What the task requires:
For the material below, output exactly the span from the line with "right knee: (458, 442)" to the line with "left wrist: (312, 364)", including both, and nothing besides.
= Beginning of Section =
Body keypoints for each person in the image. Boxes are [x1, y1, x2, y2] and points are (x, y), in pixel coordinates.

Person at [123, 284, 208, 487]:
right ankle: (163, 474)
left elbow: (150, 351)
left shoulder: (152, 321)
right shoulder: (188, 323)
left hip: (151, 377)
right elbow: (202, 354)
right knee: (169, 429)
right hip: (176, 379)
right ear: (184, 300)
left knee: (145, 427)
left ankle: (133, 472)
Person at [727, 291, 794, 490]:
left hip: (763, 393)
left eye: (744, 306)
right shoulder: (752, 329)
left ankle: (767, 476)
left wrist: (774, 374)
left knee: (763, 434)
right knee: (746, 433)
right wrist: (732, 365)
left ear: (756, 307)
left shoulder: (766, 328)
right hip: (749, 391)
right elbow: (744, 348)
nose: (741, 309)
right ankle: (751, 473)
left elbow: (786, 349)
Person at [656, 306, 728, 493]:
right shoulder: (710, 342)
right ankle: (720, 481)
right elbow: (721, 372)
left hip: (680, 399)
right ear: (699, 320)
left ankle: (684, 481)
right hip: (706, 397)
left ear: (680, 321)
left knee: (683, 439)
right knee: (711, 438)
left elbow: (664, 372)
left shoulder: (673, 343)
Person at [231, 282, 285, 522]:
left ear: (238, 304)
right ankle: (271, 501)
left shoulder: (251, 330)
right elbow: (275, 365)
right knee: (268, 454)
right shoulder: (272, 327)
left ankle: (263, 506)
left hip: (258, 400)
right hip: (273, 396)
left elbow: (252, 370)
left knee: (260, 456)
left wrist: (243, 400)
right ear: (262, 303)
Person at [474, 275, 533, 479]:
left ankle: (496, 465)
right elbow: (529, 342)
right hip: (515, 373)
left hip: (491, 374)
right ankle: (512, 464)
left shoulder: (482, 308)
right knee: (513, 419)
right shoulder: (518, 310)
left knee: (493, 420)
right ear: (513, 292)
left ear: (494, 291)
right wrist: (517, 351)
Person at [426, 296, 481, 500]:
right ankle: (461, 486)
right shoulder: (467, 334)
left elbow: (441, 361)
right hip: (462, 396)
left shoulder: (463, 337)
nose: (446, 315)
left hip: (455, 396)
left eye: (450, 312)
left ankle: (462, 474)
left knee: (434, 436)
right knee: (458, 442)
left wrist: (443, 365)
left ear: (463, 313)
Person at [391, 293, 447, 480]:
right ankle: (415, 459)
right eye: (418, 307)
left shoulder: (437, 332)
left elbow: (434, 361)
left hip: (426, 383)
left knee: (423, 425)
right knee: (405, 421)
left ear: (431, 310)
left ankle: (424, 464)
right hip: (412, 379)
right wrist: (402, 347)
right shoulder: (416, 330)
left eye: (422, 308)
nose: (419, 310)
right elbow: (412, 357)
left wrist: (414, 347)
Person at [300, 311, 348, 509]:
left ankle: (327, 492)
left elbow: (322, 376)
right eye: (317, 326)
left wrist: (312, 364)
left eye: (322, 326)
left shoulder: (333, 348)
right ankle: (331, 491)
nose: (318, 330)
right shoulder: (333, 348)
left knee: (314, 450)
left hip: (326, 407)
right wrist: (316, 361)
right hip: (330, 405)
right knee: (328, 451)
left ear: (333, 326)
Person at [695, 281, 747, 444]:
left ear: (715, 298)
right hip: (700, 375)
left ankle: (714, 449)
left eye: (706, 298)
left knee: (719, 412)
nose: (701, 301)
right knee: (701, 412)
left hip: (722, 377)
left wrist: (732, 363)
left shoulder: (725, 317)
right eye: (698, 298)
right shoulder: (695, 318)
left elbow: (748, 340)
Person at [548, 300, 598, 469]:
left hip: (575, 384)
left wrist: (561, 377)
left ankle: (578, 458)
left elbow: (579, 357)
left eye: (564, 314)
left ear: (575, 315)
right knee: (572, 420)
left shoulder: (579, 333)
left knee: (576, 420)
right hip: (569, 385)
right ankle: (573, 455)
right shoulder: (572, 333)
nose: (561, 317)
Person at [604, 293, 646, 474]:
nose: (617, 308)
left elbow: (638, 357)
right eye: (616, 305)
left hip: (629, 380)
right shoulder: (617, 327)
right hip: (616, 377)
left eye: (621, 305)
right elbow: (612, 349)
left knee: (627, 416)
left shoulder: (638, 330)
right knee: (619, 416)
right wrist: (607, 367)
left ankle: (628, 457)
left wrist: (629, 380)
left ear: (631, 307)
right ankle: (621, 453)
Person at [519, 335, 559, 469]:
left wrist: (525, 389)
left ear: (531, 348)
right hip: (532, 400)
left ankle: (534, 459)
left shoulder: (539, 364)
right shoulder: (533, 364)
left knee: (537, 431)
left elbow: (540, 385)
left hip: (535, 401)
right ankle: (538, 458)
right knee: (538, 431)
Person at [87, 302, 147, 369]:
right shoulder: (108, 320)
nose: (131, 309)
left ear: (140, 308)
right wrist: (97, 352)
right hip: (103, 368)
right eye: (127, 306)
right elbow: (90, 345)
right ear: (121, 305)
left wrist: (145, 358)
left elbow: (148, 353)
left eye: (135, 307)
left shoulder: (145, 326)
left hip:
= End of Section =
Response box:
right knee: (458, 442)
left wrist: (443, 365)
left ear: (463, 313)
Person at [391, 293, 447, 480]:
right ankle: (415, 459)
right eye: (418, 307)
left shoulder: (437, 332)
left elbow: (434, 361)
left hip: (426, 383)
left knee: (423, 425)
right knee: (405, 421)
left ear: (431, 310)
left ankle: (424, 464)
right hip: (412, 379)
right wrist: (402, 347)
right shoulder: (416, 330)
left eye: (422, 308)
nose: (419, 310)
right elbow: (412, 357)
left wrist: (414, 347)
Person at [300, 311, 348, 509]:
left ankle: (327, 492)
left elbow: (322, 376)
right eye: (317, 326)
left wrist: (312, 364)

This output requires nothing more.